Family Sues Washington Hospital Over Man’s Death

January 5, 2015

The family of a Tri-Cities, Wash., man who died after being found bloody and unconscious on the floor of an Eastern State Hospital restroom has filed a lawsuit claiming the hospital is at fault.

Misael Rodriguez, 43, was involuntarily committed for observation in August 2013 and suffered fatal injuries 11 days later, The Spokesman-Review reported. His family filed a lawsuit in Spokane County Superior Court claiming he was assaulted to by another patient whom the hospital failed to properly supervise.

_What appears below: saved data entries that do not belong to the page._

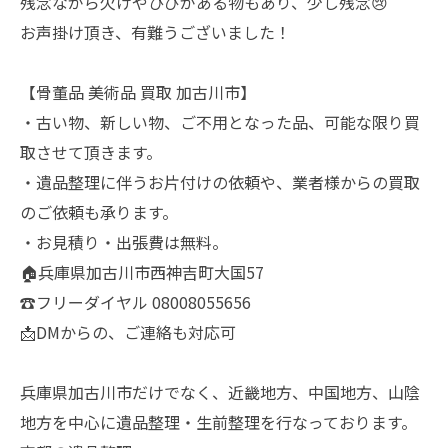
残念ながら欠けやひびがある物もあり、少し残念😢
お声掛け頂き、有難うございました！
【骨董品 美術品 買取 加古川市】
・古い物、新しい物、ご不用となった品、可能な限り買
取させて頂きます。
・遺品整理に伴うお片付けの依頼や、業者様からの買取
のご依頼も承ります。
・お見積り・出張費は無料。
🏠兵庫県加古川市西神吉町大国57
☎️フリーダイヤル 08008055656
📩DMからの、ご連絡も対応可
兵庫県加古川市だけでなく、近畿地方、中国地方、山陰
地方を中心に遺品整理・生前整理を行なっております。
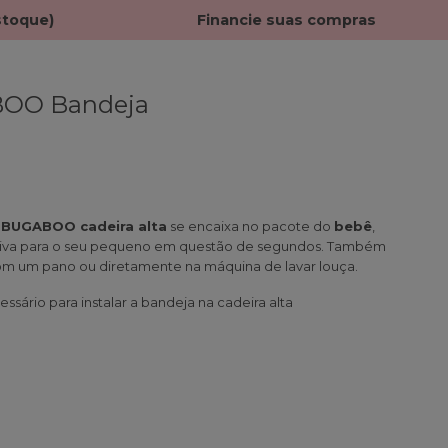
stoque)
Financie suas compras
BOO Bandeja
s BUGABOO cadeira alta
se encaixa no pacote do
bebê
,
tiva para o seu pequeno em questão de segundos. Também
 com um pano ou diretamente na máquina de lavar louça.
ssário para instalar a bandeja na cadeira alta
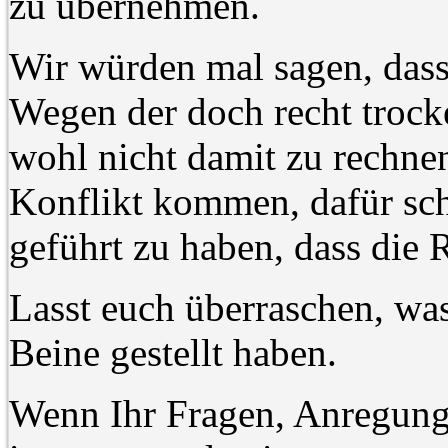
zu übernehmen.
Wir würden mal sagen, dass
Wegen der doch recht trock
wohl nicht damit zu rechnen
Konflikt kommen, dafür sc
geführt zu haben, dass die 
Lasst euch überraschen, was
Beine gestellt haben.
Wenn Ihr Fragen, Anregun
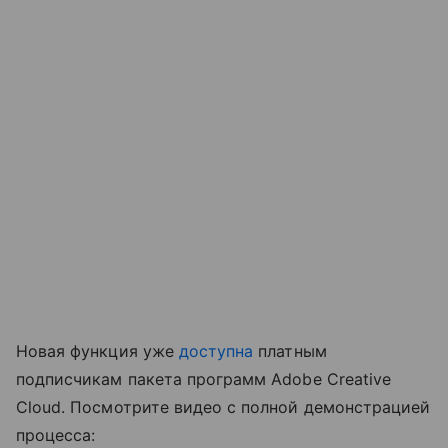
Новая функция уже
доступна
платным
подписчикам пакета программ Adobe Creative
Cloud. Посмотрите видео с полной демонстрацией
процесса:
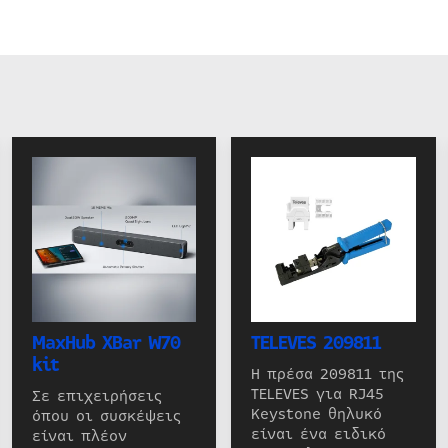
MaxHub XBar W70
TELEVES 209811
kit
Η πρέσα 209811 της
TELEVES για RJ45
Σε επιχειρήσεις
Keystone θηλυκό
όπου οι συσκέψεις
είναι ένα ειδικό
είναι πλέον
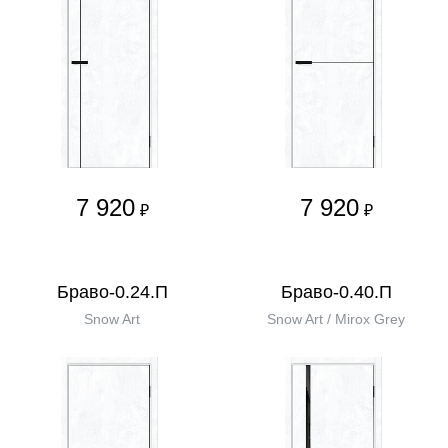
7 920
7 920
₽
₽
Браво-0.24.П
Браво-0.40.П
Snow Art
Snow Art / Mirox Grey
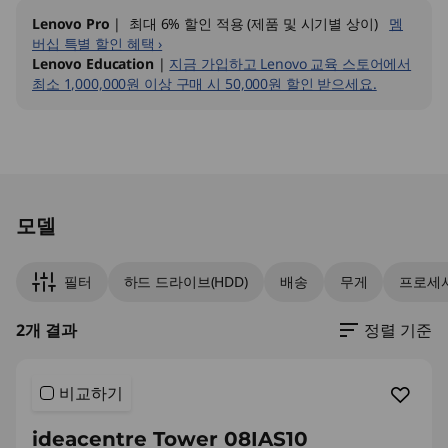
Lenovo Pro
| 최대 6% 할인 적용 (제품 및 시기별 상이)
멤
버십 특별 할인 혜택 ›
Lenovo Education
|
지금 가입하고 Lenovo 교육 스토어에서
최소 1,000,000원 이상 구매 시 50,000원 할인 받으세요.
Original Price 1247000.00 KRW Discounted P
Original Price 2633000.00 KRW Discounted P
모델
필터
하드 드라이브(HDD)
배송
무게
프로세
2개 결과
정렬 기준
비교하기
ideacentre Tower 08IAS10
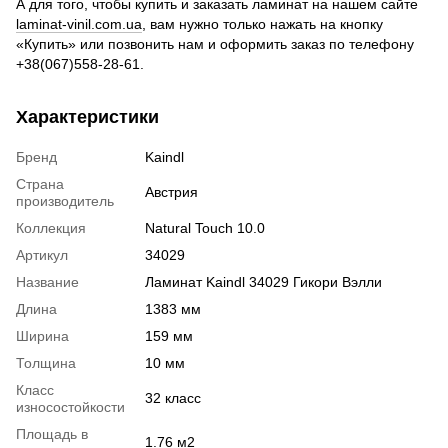
А для того, чтобы купить и заказать ламинат на нашем сайте
laminat-vinil.com.ua
, вам нужно только нажать на кнопку
«Купить» или позвонить нам и оформить заказ по телефону
+38(067)558-28-61.
Характеристики
Бренд
Kaindl
Страна
Австрия
производитель
Коллекция
Natural Touch 10.0
Артикул
34029
Название
Ламинат Kaindl 34029 Гикори Вэлли
Длина
1383 мм
Ширина
159 мм
Толщина
10 мм
Класс
32 класс
износостойкости
Площадь в
1.76 м2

State officials say the Spokane County Sheriff’s Office investigated the death and made no recommendation about whether criminal charges were warranted.

Officials said medical information indicated Rodriguez died of natural causes, but the family’s lawyers say the cause of death remains unclear.

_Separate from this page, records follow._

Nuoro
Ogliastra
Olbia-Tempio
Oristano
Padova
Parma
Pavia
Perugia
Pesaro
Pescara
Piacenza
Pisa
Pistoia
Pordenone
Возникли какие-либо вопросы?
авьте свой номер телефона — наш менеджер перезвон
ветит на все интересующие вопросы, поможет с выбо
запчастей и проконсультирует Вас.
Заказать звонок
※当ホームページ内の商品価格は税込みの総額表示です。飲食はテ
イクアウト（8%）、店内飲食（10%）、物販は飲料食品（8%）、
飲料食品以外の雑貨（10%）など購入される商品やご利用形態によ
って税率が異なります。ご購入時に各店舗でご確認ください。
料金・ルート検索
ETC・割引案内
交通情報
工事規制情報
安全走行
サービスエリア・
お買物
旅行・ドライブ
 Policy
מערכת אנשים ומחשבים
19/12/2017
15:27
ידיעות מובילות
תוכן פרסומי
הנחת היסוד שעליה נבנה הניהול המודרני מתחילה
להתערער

The Spokane County Medical Examiner’s Office would say only that it hasn’t signed the death certificate.

John Wiley, a spokesman for the Department of Social and Health Services, said privacy laws restrict the agency’s ability to discuss details of the case. “The death of a patient was a tragic and unexpected event,” Wiley said. “It is of great concern to the hospital and we have expressed condolences to the family.”

The lawsuit marks the first public disclosure about the 2013 fatal incident and comes just months after the state settled with the family of an Eastern State Hospital patient who was strangled in 2012. The homicide, allegedly committed by a fellow patient who later told staff she’d just killed someone, led to a temporary loss of accreditation and a management shake-up at the psychiatric institution.

The new suit claims the hospital did not properly supervise a patient who was described as requiring constant line-of-sight monitoring. Both men had been involuntarily committed.

It’s unclear why Rodriguez, whose obituary indicated he’d worked as a security guard, had been sent to Eastern State.

The lawsuit said he was followed into the restroom by a patient who had been deemed mentally incompetent to stand trial on unspecified charges in Yakima. Staff later found Rodriguez unconscious on the floor near a stall toilet bleeding from a gash on his eyebrow and with a deep bruise to his ear, the newspaper reported.

The victim’s children say if Eastern State had followed its procedures their father would still be alive.